Angka kejadian kehamilan heterotopik dapat dikatakan sangat jarang terjadi pada siklus konsepsi

alami dengan insidensi 0,08%, namun insidensi meningkat sebanyak 1% pada assisted reproductive

technologies. Hal ini dikarenakan perpindahan embrio oleh teknik ART ke dalam tuba dan ergerakan

peristaltic tidak dapat menggerakkan embrio-embrio tersebut. Faktor paling sering yang menyebabkan

terjadinya kehamilan ektopik adalah pembedahan pada daerah tuba dan pelvic inflammatory disease 5.

Diagnosis awal dari kehamilan heterotopik kadang sulit karena tidak adanya gejala klinis. Reece

et al menyatakan nyeri abdomen, masa adnexa, iritasi peritoneum dan pelebaran uterus sebagai tanda dan

gejala yang merujuk pada kehamilan heterotopik. USG transvagina dan pemeriksaan seluruh pelvis, dapat

menjadi komponen diagnosis yang penting dari kehamilan heterotopik. Lebih jauh lagi, adanya visualisasi

aktivitas jantung pada gestasi intrauterine maupun ekstrauterin dapat mengonfirmasi diagnosis kehamilan

heterotopik 5.

Pada penelitian terkini dari tahun 1994 hingga 2004 menunjukkan bahwa dari 80 kasus, 21

terdiagnosa melalui USG dan 59 kasus terdiagnosa dari laparoskopi atau laparotomi. Salah satu alas an

dari observasi yang tidak terduga ini adalah bahwa kehamilan heterotopik ini merupakan kondisi yang

jarang dan kebanyakan pasien dengan kehamilan heterotopik datang ke Unit Gawat Darurat dengan gejala

KET. Maka dari itu, diagnosis pre operatif untuk kehamilan heterotopik masih menjadi tantangan 5.
Daftar Pustaka

1. Williams. Obstetrics 24th edition. Mc Graw Hill Education. 2014.

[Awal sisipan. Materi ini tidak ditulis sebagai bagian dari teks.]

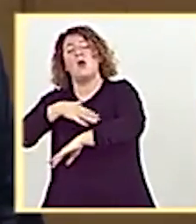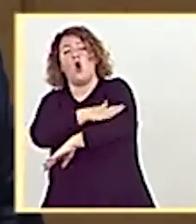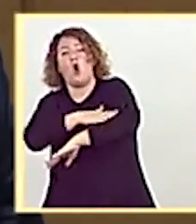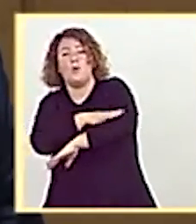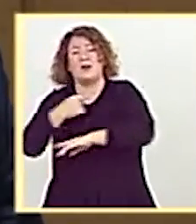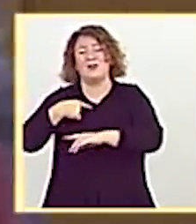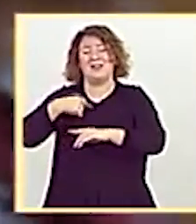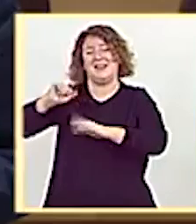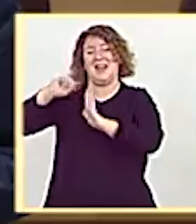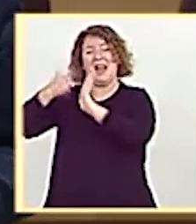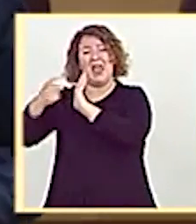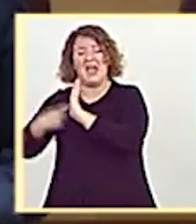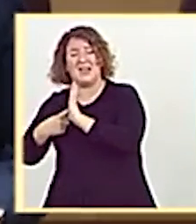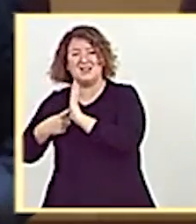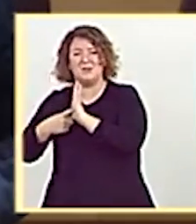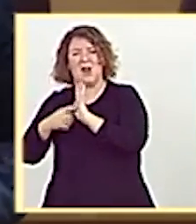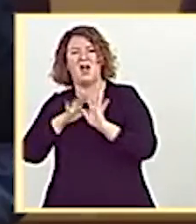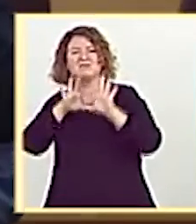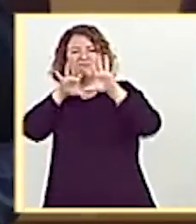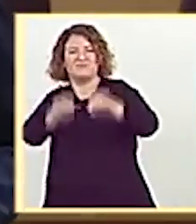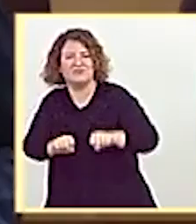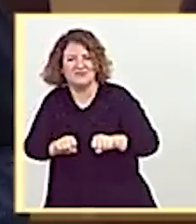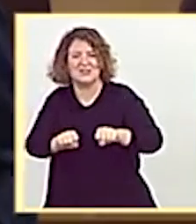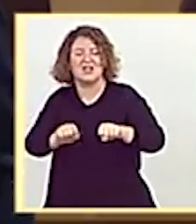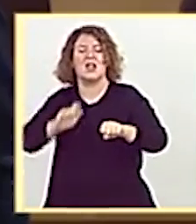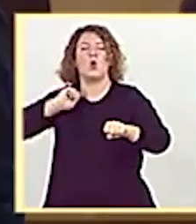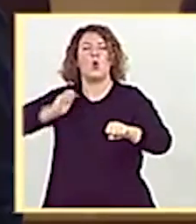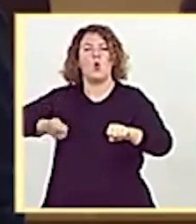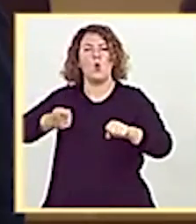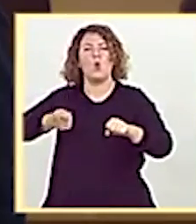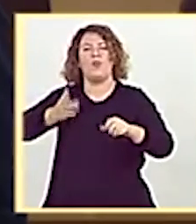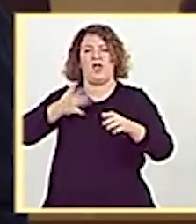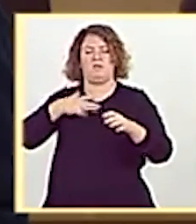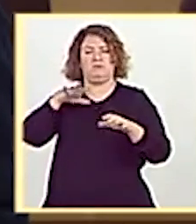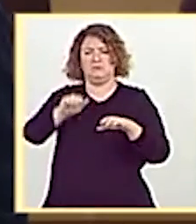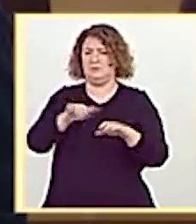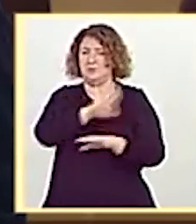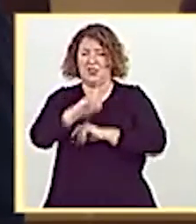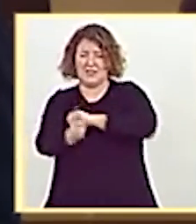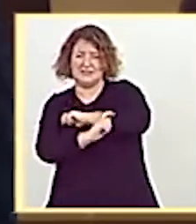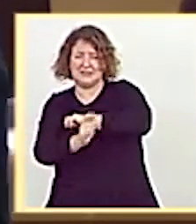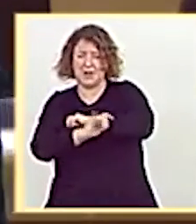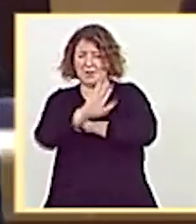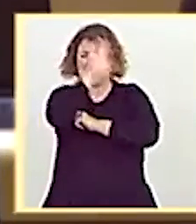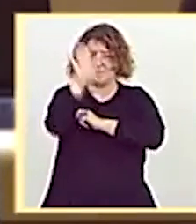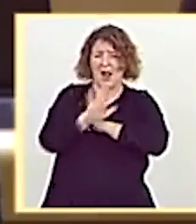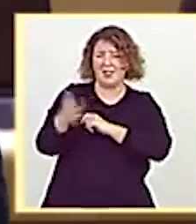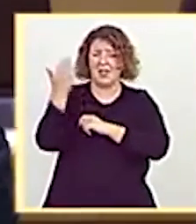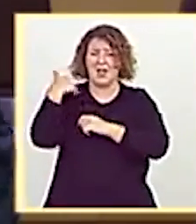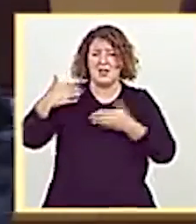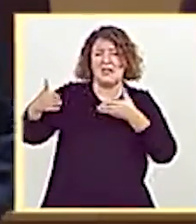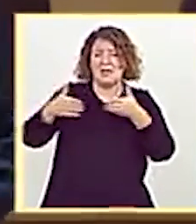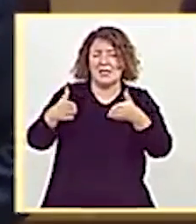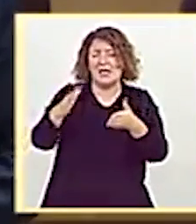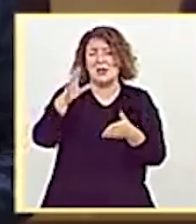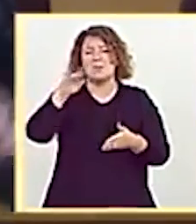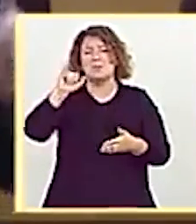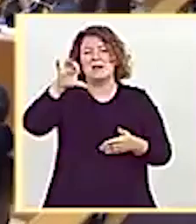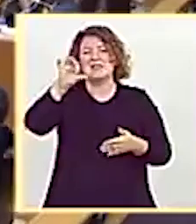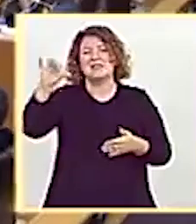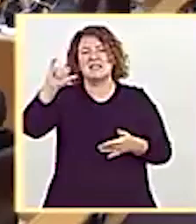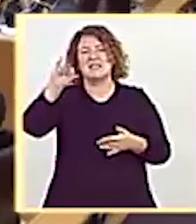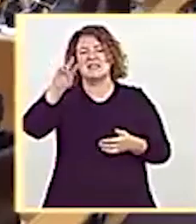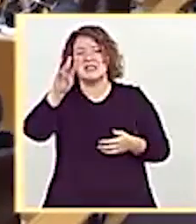para tomar por asalto al Poder Judicial. Y a eso se le llama hacer trampas al más puro estilo de los taures del Mississippi, por utilizar una terminología de su comprensión.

2. Shaw JL, Dey SK, Critchley HO. Current knowledge of the aetiology of human tubal ectopic

pregnancy. Human reproduction update. Vol 00, 1-13. 2010.

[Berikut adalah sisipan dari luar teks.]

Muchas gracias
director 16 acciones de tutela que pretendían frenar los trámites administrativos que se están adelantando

3. Sivalingam VN, Duncan WC, Kirk E. diagnosis and management of ectopic pregnancy. JFPRHC.

Vol 10:1136. 2011.


4. Basile F, Di Cesare C, Quagliozzi L. spontaneous heterotopic pregnancy, simultaneous ovarian,

and intrauterine: a case report. Hindawi publishing corporation case reports in obstetric and

gynecology. Volume 2012, article 509694, page 4. 2012.


5. Tendon R, Goel P, Kumar Saha P. Spontaneus heterotopic pregnancy with tubal rupture: a case

report and review of the literature. Journal of medical case reports.3:8153.2009.